> [JOB]
Locate every line in the items below that contains the word "объявление", and copy each of those lines.

[RECORD SET]

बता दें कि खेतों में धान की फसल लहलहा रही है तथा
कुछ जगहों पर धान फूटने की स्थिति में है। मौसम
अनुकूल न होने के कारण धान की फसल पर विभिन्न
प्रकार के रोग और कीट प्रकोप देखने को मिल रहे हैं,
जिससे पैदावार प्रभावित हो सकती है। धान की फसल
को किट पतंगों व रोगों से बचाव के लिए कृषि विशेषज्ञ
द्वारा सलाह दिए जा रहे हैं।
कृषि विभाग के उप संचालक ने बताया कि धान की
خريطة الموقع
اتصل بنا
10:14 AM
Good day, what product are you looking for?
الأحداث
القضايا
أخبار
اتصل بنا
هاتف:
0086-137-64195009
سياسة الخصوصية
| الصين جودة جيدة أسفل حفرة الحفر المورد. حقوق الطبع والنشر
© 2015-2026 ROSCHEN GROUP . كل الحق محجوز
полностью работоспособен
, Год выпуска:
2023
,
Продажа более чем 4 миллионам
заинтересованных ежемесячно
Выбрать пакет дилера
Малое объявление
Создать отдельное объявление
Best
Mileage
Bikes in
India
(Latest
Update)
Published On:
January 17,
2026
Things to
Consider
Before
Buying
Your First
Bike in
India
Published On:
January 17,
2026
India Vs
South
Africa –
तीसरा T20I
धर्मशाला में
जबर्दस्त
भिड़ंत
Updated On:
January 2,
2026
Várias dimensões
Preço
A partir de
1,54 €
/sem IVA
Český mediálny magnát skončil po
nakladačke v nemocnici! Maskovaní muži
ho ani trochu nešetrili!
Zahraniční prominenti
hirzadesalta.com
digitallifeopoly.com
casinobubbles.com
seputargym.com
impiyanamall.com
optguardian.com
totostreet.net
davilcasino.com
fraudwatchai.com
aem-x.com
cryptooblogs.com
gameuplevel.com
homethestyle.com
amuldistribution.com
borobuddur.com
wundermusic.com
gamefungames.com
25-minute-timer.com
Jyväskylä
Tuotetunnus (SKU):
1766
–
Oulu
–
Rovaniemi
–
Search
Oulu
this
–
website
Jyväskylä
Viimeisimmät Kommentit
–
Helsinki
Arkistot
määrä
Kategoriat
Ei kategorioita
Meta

[/RECORD SET]

> [EXERCISE ANSWER]
Малое объявление
Создать отдельное объявление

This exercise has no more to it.